## Prompt 1:
In the Hadoop setup guide below, which version of Hadoop is downloaded?

How to Install and Run Apache Hadoop on AWS EC2 (Single-Node-Cluster)
Introduction
In this blog, I’ll guide you through the steps to install and run Apache Hadoop on an AWS EC2 instance as a single-node cluster. If you haven’t set up an EC2 instance yet, check out my previous Blog->Guide to creating an EC2 instance before proceeding.
Prerequisites
- An active AWS account
- An EC2 instance (preferably Ubuntu)
- Basic knowledge of Linux command line
Step 1: Update and Install Java
First, make sure your EC2 instance is up-to-date and install OpenJDK 11.
sudo apt update
sudo apt install openjdk-11-jdk -y
java -version
Check if Java is installed correctly using the java -version
command.
Step 2: Download and Extract Hadoop
Next, download Hadoop 3.4.0 and extract the tarball:
wget https://dlcdn.apache.org/hadoop/common/hadoop-3.4.0/hadoop-3.4.0.tar.gz
tar -xvf hadoop-3.4.0.tar.gz
mv hadoop-3.4.0 hadoop
This will create a directory called hadoop
containing the Hadoop binaries.
Step 3: Set Up Environment Variables
Configure the Hadoop environment variables by editing the .bashrc
file:
vi ~/.bashrc
Add the following lines:
export HADOOP_HOME=/home/ubuntu/hadoop
export HADOOP_INSTALL=$HADOOP_HOME
export HADOOP_MAPRED_HOME=$HADOOP_HOME
export HADOOP_COMMON_HOME=$HADOOP_HOME
export HADOOP_HDFS_HOME=$HADOOP_HOME
export YARN_HOME=$HADOOP_HOME
export HADOOP_COMMON_LIB_NATIVE_DIR=$HADOOP_HOME/lib/native
export PATH=$PATH:$HADOOP_HOME/sbin:$HADOOP_HOME/bin
export JAVA_HOME=/usr/lib/jvm/java-11-openjdk-amd64
Save the file and apply the changes:
source ~/.bashrc
Step 4: Configure Hadoop Files
Navigate to the Hadoop configuration directory:
cd $HADOOP_HOME/etc/hadoop
ls
4.1 Edit core-site.xml
Configure the HDFS URL in the core-site.xml
file:
vi core-site.xml
Add the following content:
<configuration>
<property>
<name>fs.defaultFS</name>
<value>hdfs://ec2-44-223-67-165.compute-1.amazonaws.com:9000</value>
</property>
</configuration>
change the PUBLIC DNS to your DNS Which u can find in Ec2 Dashboard Replace this
4.2 Edit hdfs-site.xml
Set up the namenode and datanode directories:
vi hdfs-site.xml
Add the following:
<configuration>
<property>
<name>dfs.replication</name>
<value>1</value>
</property>
<property>
<name>dfs.namenode.name.dir</name>
<value>file:///home/ubuntu/hadoop/hadoopdata/hdfs/namenode</value>
</property>
<property>
<name>dfs.datanode.data.dir</name>
<value>file:///home/ubuntu/hadoop/hadoopdata/hdfs/datanode</value>
</property>
</configuration>
4.3 Edit yarn-site.xml
Configure YARN in the yarn-site.xml
file:
vi yarn-site.xml
Add the following configuration:
<configuration>
<property>
<name>yarn.nodemanager.aux-services</name>
<value>mapreduce_shuffle</value>
</property>
<property>
<name>yarn.nodemanager.auxservices.mapreduce.shuffle.class</name>
<value>org.apache.hadoop.mapred.ShuffleHandler</value>
</property>
<property>
<name>yarn.resourcemanager.hostname</name>
<value>ec2-44-223-67-165.compute-1.amazonaws.com</value>
</property>
</configuration>
change the PUBLIC DNS to your DNS Which u can find in Ec2 Dashboard Replace this
4.4 Edit mapred-site.xml
Configure MapReduce in the mapred-site.xml
file:
vi mapred-site.xml
Add the following lines:
<configuration>
<property>
<name>mapreduce.framework.name</name>
<value>yarn</value>
</property>
<property>
<name>mapreduce.jobtracker.address</name>
<value>ec2-44-223-67-165.compute-1.amazonaws.com:8021</value>
</property>
</configuration>
change the PUBLIC DNS to your DNS Which u can find in Ec2 Dashboard Replace this
Step 5: Update /etc/hosts
Update the /etc/hosts
file to map the local IP address to your EC2 hostname:
sudo vi /etc/hosts
Remove the line with 127.0.0.1 localhost
and add the following:
172.31.87.190 ec2-3-83-109-16.compute-1.amazonaws.com
Step 6: Add JAVA path
Update the Java path in cd $HADOOP_HOME/etc/hadoop
and add the
JAVA PATH
vi hadoop-env.sh
Remove #
and paste this export JAVA_HOME=/usr/lib/jvm/java-11-openjdk-amd64
Step 7: ssh key adding for (NOT ROOT USER)

## Prompt 2:
How many lines in the rows below contain the string "kern"? Case counts. Give only the number.

Dataset items:
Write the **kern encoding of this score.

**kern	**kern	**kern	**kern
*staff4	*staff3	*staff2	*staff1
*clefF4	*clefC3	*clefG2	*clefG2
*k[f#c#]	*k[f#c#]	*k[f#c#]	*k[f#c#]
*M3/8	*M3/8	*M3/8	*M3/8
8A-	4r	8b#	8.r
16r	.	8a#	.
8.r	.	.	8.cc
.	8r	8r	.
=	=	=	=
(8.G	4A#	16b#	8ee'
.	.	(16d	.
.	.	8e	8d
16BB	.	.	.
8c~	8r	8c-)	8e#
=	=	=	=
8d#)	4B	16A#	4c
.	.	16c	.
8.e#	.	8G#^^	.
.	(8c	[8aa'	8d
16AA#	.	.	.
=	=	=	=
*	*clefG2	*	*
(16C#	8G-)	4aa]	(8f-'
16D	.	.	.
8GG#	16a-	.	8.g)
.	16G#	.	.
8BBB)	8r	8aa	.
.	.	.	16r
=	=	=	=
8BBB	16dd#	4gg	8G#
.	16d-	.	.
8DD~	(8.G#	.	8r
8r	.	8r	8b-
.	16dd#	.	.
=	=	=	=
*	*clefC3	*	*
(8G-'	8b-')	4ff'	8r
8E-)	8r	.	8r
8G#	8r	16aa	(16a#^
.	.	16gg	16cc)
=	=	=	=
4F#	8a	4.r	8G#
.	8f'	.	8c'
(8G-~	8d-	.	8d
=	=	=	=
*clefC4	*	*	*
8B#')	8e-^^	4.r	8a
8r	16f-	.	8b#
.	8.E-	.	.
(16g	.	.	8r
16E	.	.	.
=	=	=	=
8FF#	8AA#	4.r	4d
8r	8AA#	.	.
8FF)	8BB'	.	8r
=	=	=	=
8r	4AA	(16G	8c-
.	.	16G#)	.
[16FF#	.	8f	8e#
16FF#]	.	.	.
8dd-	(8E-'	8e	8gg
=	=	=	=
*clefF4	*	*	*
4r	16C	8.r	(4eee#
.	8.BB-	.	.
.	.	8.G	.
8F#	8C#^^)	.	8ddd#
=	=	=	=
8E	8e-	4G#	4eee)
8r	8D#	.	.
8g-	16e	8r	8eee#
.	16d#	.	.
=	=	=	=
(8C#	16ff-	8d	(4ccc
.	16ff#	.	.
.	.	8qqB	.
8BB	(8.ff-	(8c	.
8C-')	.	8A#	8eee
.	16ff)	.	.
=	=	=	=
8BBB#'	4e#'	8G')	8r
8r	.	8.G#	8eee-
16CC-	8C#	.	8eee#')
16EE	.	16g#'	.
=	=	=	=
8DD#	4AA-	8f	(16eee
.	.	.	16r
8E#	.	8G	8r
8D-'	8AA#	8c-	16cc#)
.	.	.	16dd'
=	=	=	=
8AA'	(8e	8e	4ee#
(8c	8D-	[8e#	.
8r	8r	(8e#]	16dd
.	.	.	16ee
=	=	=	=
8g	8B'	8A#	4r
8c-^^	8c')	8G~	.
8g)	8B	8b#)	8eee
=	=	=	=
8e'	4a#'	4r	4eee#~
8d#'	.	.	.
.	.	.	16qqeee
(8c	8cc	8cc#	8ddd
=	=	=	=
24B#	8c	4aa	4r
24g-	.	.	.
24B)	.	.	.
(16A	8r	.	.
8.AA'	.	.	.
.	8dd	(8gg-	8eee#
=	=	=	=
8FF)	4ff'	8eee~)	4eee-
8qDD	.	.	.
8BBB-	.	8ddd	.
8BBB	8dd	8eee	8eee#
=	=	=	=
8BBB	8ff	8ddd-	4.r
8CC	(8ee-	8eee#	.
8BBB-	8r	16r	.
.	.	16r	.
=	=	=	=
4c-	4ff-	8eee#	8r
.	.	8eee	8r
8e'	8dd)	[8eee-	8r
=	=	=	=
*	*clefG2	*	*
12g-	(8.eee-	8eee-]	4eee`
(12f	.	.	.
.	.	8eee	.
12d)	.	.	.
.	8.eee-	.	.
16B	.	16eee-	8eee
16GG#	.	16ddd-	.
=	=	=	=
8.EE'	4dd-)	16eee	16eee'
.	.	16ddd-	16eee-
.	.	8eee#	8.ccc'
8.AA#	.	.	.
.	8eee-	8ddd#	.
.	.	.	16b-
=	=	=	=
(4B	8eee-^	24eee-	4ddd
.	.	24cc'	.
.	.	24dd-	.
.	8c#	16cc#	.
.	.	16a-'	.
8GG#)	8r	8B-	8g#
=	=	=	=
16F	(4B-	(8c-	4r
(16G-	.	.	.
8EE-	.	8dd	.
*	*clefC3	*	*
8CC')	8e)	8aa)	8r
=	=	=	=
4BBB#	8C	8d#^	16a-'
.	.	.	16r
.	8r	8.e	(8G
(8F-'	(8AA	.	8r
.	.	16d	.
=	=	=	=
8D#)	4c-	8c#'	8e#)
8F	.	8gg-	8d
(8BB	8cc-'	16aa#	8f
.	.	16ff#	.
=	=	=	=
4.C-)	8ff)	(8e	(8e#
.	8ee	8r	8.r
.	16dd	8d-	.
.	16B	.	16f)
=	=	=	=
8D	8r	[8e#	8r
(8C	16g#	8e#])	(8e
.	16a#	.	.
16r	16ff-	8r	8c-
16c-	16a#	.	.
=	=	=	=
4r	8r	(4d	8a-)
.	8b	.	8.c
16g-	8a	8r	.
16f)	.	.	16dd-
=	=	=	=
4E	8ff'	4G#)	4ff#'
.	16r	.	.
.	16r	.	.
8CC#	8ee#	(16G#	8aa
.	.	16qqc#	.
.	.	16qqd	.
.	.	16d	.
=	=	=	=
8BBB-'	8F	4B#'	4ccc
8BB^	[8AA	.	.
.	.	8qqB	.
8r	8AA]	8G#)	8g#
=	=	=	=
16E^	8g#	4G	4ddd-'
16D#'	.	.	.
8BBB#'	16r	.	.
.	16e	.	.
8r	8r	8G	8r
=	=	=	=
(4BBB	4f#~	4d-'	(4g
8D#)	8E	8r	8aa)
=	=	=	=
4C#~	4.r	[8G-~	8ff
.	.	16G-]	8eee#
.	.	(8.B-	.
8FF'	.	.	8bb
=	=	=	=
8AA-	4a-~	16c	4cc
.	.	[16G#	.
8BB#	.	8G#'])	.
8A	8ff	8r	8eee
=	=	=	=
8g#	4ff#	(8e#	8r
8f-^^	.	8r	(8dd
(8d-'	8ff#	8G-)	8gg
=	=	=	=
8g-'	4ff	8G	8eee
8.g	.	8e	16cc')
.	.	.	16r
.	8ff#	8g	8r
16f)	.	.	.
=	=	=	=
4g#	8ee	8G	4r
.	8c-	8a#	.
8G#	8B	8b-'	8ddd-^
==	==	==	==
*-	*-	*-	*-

## Final answer 1:
Hadoop 3.4.0

## Final answer 2:
2